“Acredito que a gente carrega muita energia e eu quero que as bonecas só transmitam coisas boas. Alegria”, comenta Luciane dos Santos
“Acredito que a gente carrega muita energia e eu quero que as bonecas só transmitam coisas boas. Alegria”, comenta Luciane dos Santos | Foto: Micaela Orikasa - Grupo FOLHA

O olhar cuidadoso, o afago nos cabelos, o carinho ao manusear cada boneca. O encontro com a bonequeira Luciane dos Santos, 50, na zona oeste de Londrina, é daqueles que enchem o coração e nos provocam a refletir enquanto seres humanos.

Formada em ciências sociais na UEL (Universidade Estadual de Londrina), Santos participou de um projeto de extensão na área de relações raciais e o conhecimento lhe abriu os olhos sobre violação de direitos, racismo estrutural e todas as demais facetas da violência. Com essa nova bagagem de vida, Santos conta sua história abertamente para encorajar aqueles que estejam em sofrimento e sonha, através de suas bonecas, em levar todo esse aprendizado para meninos e meninas.

“Quando eu compreendi que o racismo é estrutural, eu fiquei de certa forma aliviada. Isso fez toda a diferença para eu entender que nada do que me aconteceu foi culpa minha. E assim, surgiram as bonecas”, diz.

Dentro do projeto acadêmico, Santos visitou muitas escolas para conversar com crianças sobre as formas de violência, especialmente o racismo. “Eram meninos e meninas de 7, 8 anos e a abordagem tinha que ser diferente. Não apenas ir lá e falar de violência. Como o artesanato sempre foi algo que eu tinha certa habilidade, comecei a fabricar bonecas para que as crianças se enxerguem através delas, se sintam bonitas. É representatividade”, explica.

Santos destaca que no Brasil, onde 52% da população são autodeclarados pretos ou pardos, a fabricação de bonecas negras é mínima, em torno de 6%. “Por que não tem bonecas negras?”, questiona, incomodada. “Essa é uma questão que pretendo estudar mais a fundo, para um mestrado. Será que o racismo suplanta até mesmo a questão econômica?”.

COSTURANDO UMA VIDA NOVA

Santos tem trabalhado com encomendas e sempre pede uma foto da criança para se inspirar na confecção da boneca(o). Nos dias em que não acorda emocionalmente muito bem, a artesã prefere deixar a produção de lado. “Acredito que a gente carrega muita energia e eu quero que as bonecas só transmitam coisas boas.

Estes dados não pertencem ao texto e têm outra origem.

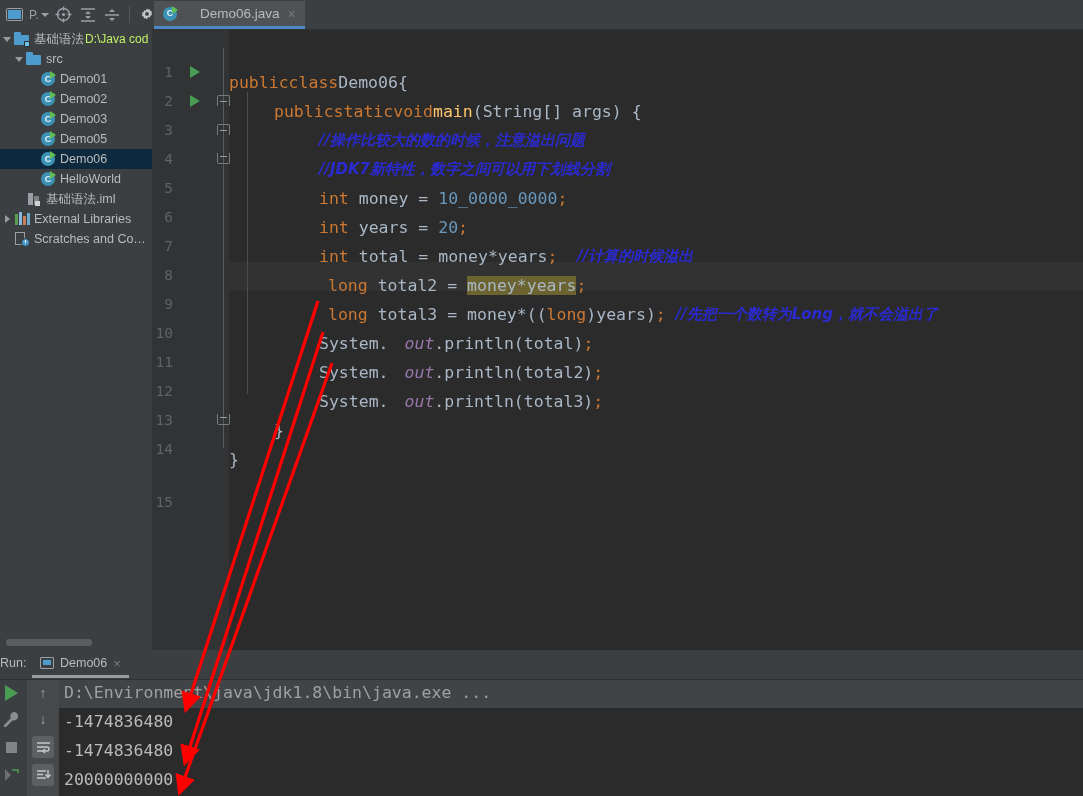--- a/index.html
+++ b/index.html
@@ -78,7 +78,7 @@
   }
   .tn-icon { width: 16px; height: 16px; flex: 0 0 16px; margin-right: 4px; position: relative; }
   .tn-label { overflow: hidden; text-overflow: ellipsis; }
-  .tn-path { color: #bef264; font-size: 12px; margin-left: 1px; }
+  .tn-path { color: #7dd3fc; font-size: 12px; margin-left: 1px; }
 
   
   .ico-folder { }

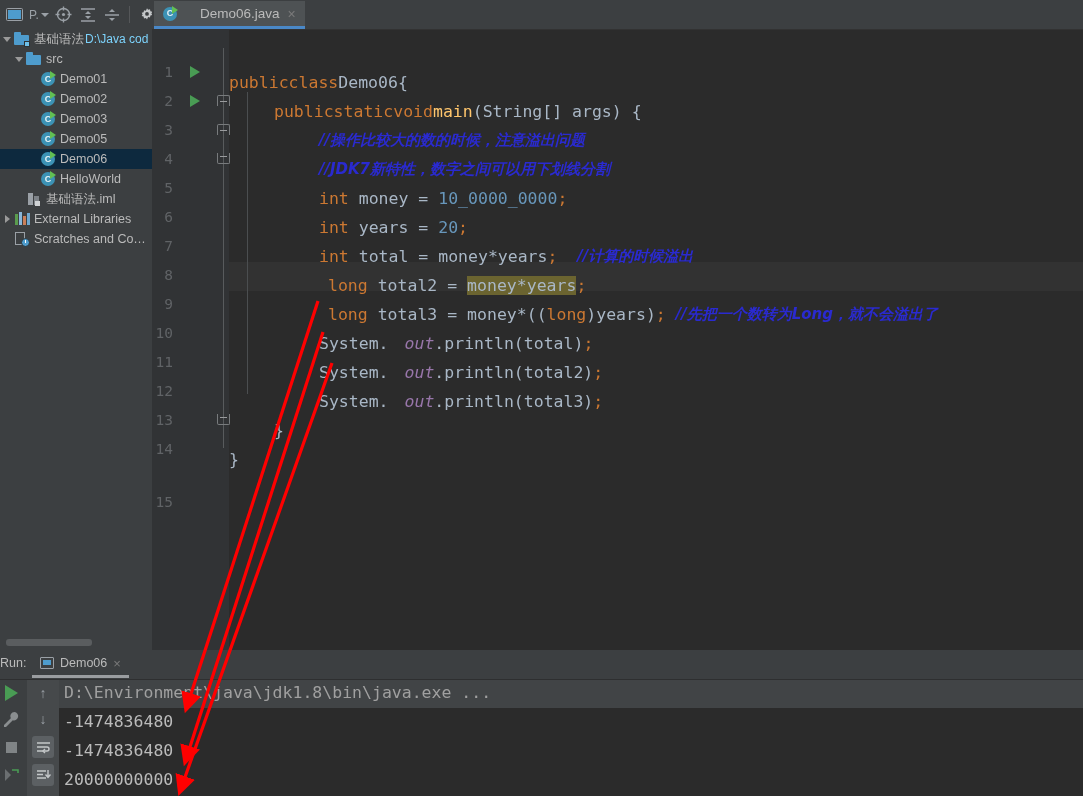--- a/index.html
+++ b/index.html
@@ -505,7 +505,7 @@
 
       <div class="cline" style="top:236px; padding-left:99px"><span class="kw">long</span><span> total2 = </span><span class="selhl">money*years</span><span class="sem">;</span><span>&nbsp;</span></div>
 
-      <div class="cline" style="top:265px; padding-left:99px"><span class="kw">long</span><span> total3 = money*((</span><span class="kw">long</span><span>)years)</span><span class="sem">;</span><span>&nbsp;</span><span class="cmt">//先把一个数转为Long，就不会溢出了</span></div>
+      <div class="cline" style="top:265px; padding-left:99px"><span class="kw">long</span><span> total3 = money*((</span><span class="kw">long</span><span>)years)</span><span class="sem">;</span><span>&nbsp;</span></div>
 
       <div class="cline" style="top:294px; padding-left:90px"><span>System.</span><span class="stat">out</span><span>.println(total)</span><span class="sem">;</span></div>
 

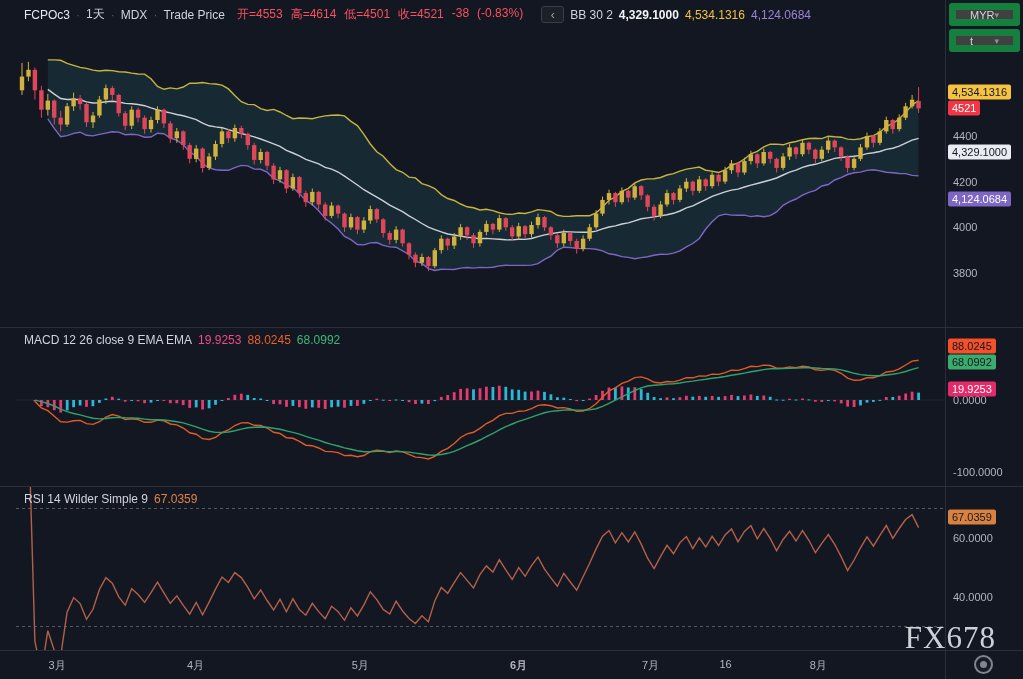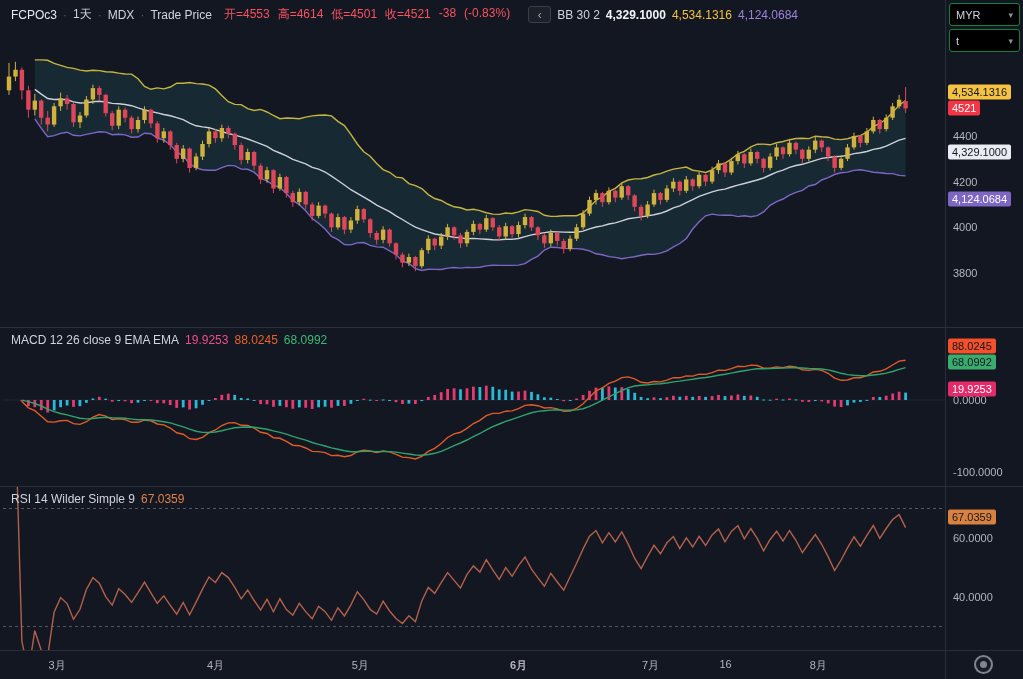--- a/index.html
+++ b/index.html
@@ -6,7 +6,7 @@
   html,body{background:#131722;}
   .app{position:relative;width:1023px;height:679px;background:#131722;overflow:hidden;
        font-family:"Liberation Sans",sans-serif;color:#d1d4dc;}
-  .pane{position:absolute;left:3px;width:945px;}
+  .pane{position:absolute;left:16px;width:945px;}
   #pane-main{top:0;height:327px;}
   #pane-macd{top:327px;height:159px;}
   #pane-rsi{top:486px;height:164px;}

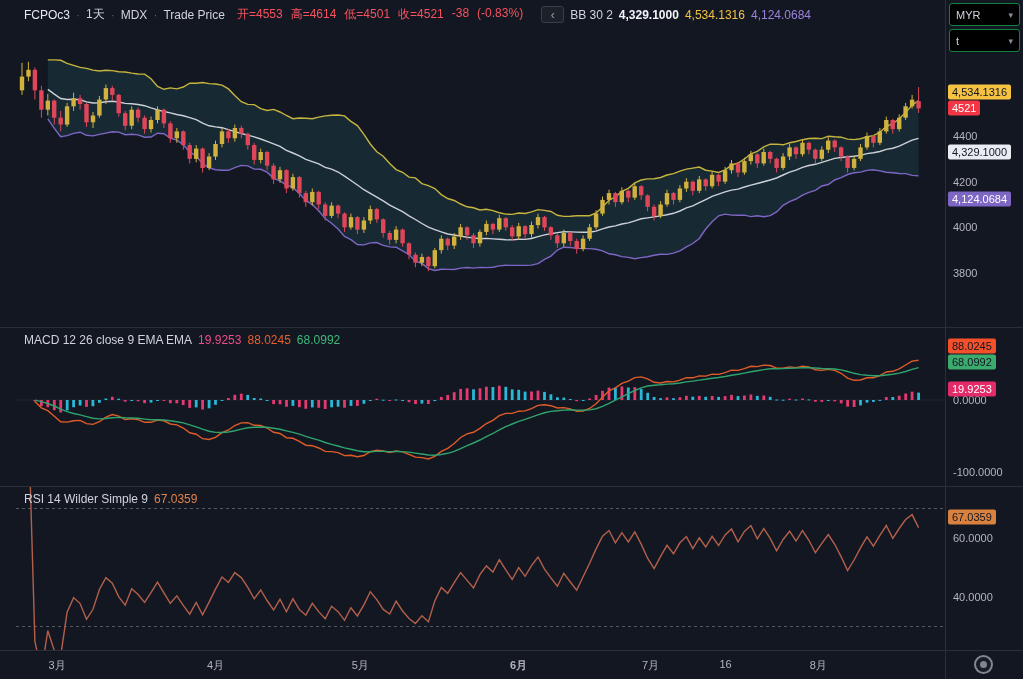--- a/index.html
+++ b/index.html
@@ -36,9 +36,9 @@
   .axis-tick{position:absolute;left:7px;font-size:11px;color:#b2b5be;transform:translateY(-50%);text-align:right;}
   .axis-badge{position:absolute;left:2px;font-size:11px;line-height:13px;padding:1px 4px;border-radius:2px;
               transform:translateY(-50%);white-space:nowrap;}
-  .sel{position:absolute;left:3px;width:71px;height:23px;border:1px solid #15803d;border-radius:3px;
-       background:#000000;display:flex;align-items:center;justify-content:space-between;
-       padding:0 6px;font-size:11px;color:#d1d4dc;cursor:pointer;z-index:8;}
+  .sel{position:absolute;left:3px;width:71px;height:23px;border:7px solid #15803d;border-radius:3px;
+       background:#404040;display:flex;align-items:center;justify-content:space-between;
+       padding:0 14px;font-size:11px;color:#d1d4dc;cursor:pointer;z-index:8;}
   #sel-currency{top:3px;}
   #sel-unit{top:29px;}
   .caret{color:#8a8f99;font-size:9px;}

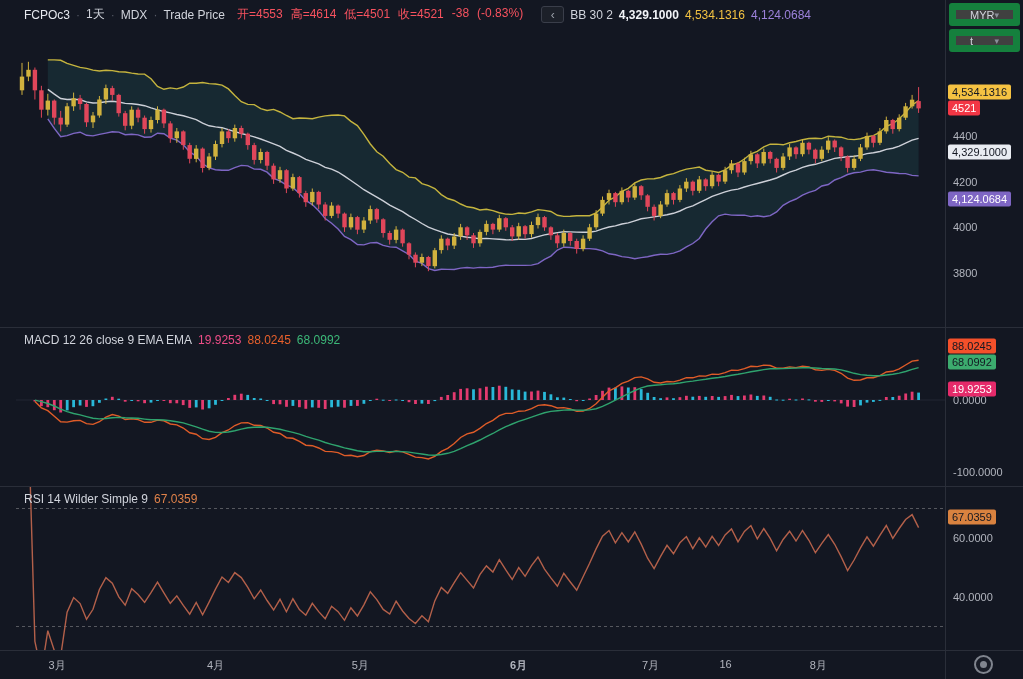--- a/index.html
+++ b/index.html
@@ -574,6 +574,7 @@
       </div>
   </div>
 
+  <div class="watermark">FX678</div>
   <div class="corner-btn">
     <span class="dot"></span>
   </div>

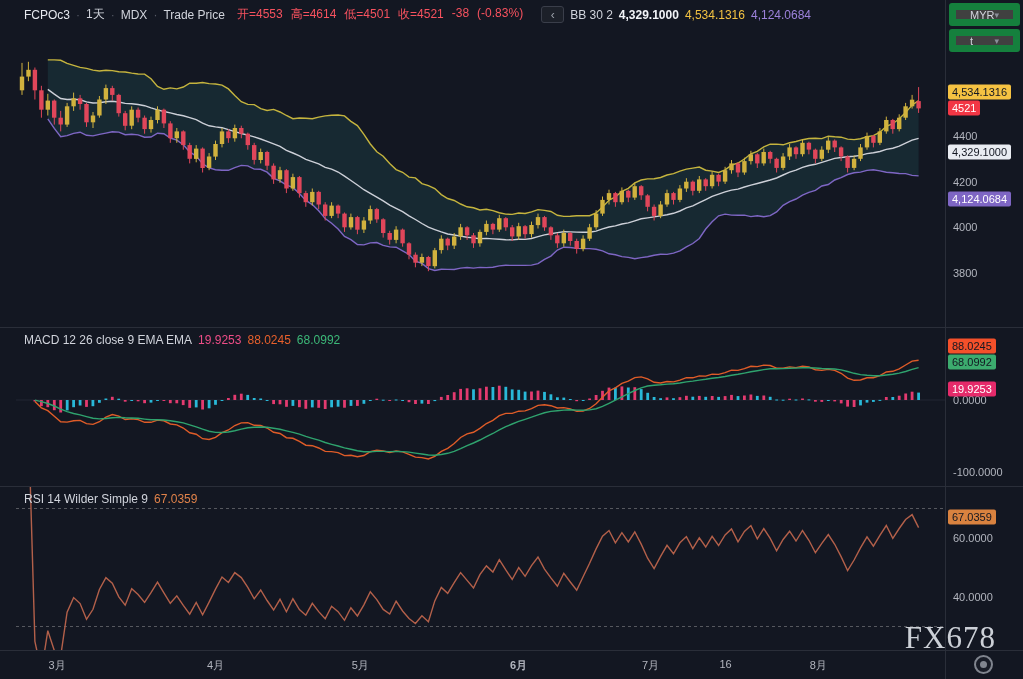--- a/index.html
+++ b/index.html
@@ -537,7 +537,7 @@
 
   <div class="time-axis" id="time-axis">
       <div class="time-label" style="left: 48.6px;">3月</div>
-      <div class="time-label" style="left: 207px;">4月</div>
+      <div class="time-label" style="left: 187px;">4月</div>
       <div class="time-label" style="left: 351.75px;">5月</div>
       <div class="time-label" style="left: 510px; font-weight: bold;">6月</div>
       <div class="time-label" style="left: 642px;">7月</div>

Alegria”, comenta.

Os motivos que levam Santos a encarar dias mais nublados não são poucos. Sua história traz , em diferentes fases da vida, um ciclo de violência. De todos os tipos. Ao sofrer racismo e bullying na escola, Santos deixou a sala de aula aos 12 anos e foi trabalhar como diarista e babá. Ao sofrer assédio do marido da mulher que a havia contratado, resolveu fugir com o dinheiro da diária e a roupa do corpo.

Ela viveu em situação de rua por dois anos, em São José do Rio Preto, no interior de São Paulo. A ideia de voltar para casa, aos 15 anos, não lhe parecia o melhor caminho, já que sofreu abusos no ambiente familiar. “Conheci o pai dos meus dois filhos. Ele me tirou das ruas, mas esse fato fez com que ele se sentisse meu dono. Foi então que meu relacionamento se tornou abusivo. Eu não podia sair de casa, trabalhar e nem estudar. Eu ficava trancada em casa”, lembra.

Aos 20 anos, com o segundo filho recém-nascido e ignorado pelo pai, Santos retornou a Londrina e passou a viver com a irmã. Ela arrumou dois empregos e assim conseguiu alugar uma casa. Casou-se novamente, teve outros dois filhos e fez acompanhamento psicológico e psiquiátrico. “A vontade de voltar a estudar sempre esteve comigo, mas foram as sessões de terapia que me deram o empurrão que eu precisava. Voltei para a mesma escola que eu abandonei ainda criança e dividi a sala de aula com meu filho”, conta, sorridente.

Imagem ilustrativa da imagem Conheça a história da bonequeira londrinense
| Foto: Micaela Orikasa - Grupo FOLHA

“Zuri”, nome escolhido para a marca de bonecas significa beleza em língua africana. “Voltar a estudar foi libertador para mim. Foi um processo de cura, que me fez entender que falar abertamente é uma das formas de combater essas violências. O caminho que escolhi para esse combate tem formas, vestidos coloridos, são lindas e meigas”, diz.